_PROBLEMS TO SOLVE_.
1 > Summarize the article on comfortable footwear and working from home in two sentences.
2 > Extend the article on comfortable footwear and working from home, picking up right after its last sentence.

_DOCUMENT TEXT_.
-=-=-=-=-
UGGs, Crocs and slippers put their stamp on work-from-home wardrobe

GILLIAN McANISH

Hands up if you wear heels or formal shoes as often as you did 15 months ago.

NOTHING UGGLY ABOUT COMFORT: UGGs are the new heels, thanks to Covid-19.
Image: FILE

No takers?

That is no surprise as, during the coronavirus pandemic, sales of comfortable footwear such as Crocs, UGGs, takkies and slippers have soared.

They may not be glam but they are the new work-from-home uniform as thousands of workers transition their feet to soft, cushioned comfort.

US market research group NPD said sales of fashion shoes had declined sharply during Covid-19.

“[But] consumers began prioritising comfort well before 2020.

“In fact, fashion footwear [particularly dress shoes] had been losing share to more comfort-orientated and athleisure categories for years, aligning with similar trends in apparel,” NPD accessories and footwear analyst Beth Goldstein said in a blog forecast.

During the pandemic, she wrote, sales of slippers were on track to grow 50% for the year and brands like UGG, Crocs and Birkenstock were “bright spots in an otherwise tough year for footwear”.

In March, Goldstein said further that any increase in dress-shoe sales would be “occasion-based”, with surges short-lived.

Along with stretchy pants, slip-on footwear has become part of the work-from-home uniform and may be a trend to outlast the pandemic.

In SA, the picture is the same, with retail shop windows full of loungewear and sneakers, and slippers outnumbering stilettos on the shelves.

It is a trend long in the making.

From Pamela Anderson wearing UGGs with her red Baywatch cozzie in the 1990s, to supermodel Irina Shayk stomping about in a Barbie-pink pair in 2020, the casual Australian surfer boots known as UGGs have been in favour, if not in fashion, for decades.

As the New York Times put it, these slipper-soft boots have become “part of the uniform of a certain upwardly mobile consumer with bland bourgeoisie taste”.
-=-=-=-=-
_EXTRACTED INFORMATION_.
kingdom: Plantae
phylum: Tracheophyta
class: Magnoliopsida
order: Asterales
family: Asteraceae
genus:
-=-=-=-=-
_EXPECTED OUTPUTS_.
1 > During the coronavirus pandemic, sales of comfortable footwear such as Crocs, UGGs, takkies and slippers soared while sales of fashion shoes declined sharply, although NPD analyst Beth Goldstein notes that consumers were prioritizing comfort well before 2020. Slip-on footwear has joined stretchy pants in the work-from-home uniform, the same picture holds in South Africa, and UGGs have been in favor for decades.

2 >
However, fashion designers have been reinventing UGGs, as with trendsetting British designer Molly Goddar’s shaggy slippers at her spring 2021 show.

American designer Telfar Clemens is another, and will be releasing a range of patchwork UGGs in 2022.

Though original UGGs will set SA consumers back anything from R1,500 upwards, you can find cheaper versions in our budget chain stores for between R100 and R200 a pair.

The New York Times has also reported on the surge in Crocs sales.

In September, it noted, a special-edition pair of Crocs released in collaboration with Latin pop star Bad Bunny went on sale at noon.

Within 16 minutes, they were sold out.

Designs the company created with the Grateful Dead and Post Malone — a long-time Crocs collaborator — all sold out within an hour.

Other recent Crocs collaborations, including one with KFC, have been as popular and in 2020 sales were up 48%.

Crocs president Michelle Poole has been reported as saying she wants the firm’s footwear to give wearers a “come as you are” welcome and has notably referred to Crocs as a Marmite brand.

That is because, like the tangy spread, Crocs tend to be an item you either love or hate.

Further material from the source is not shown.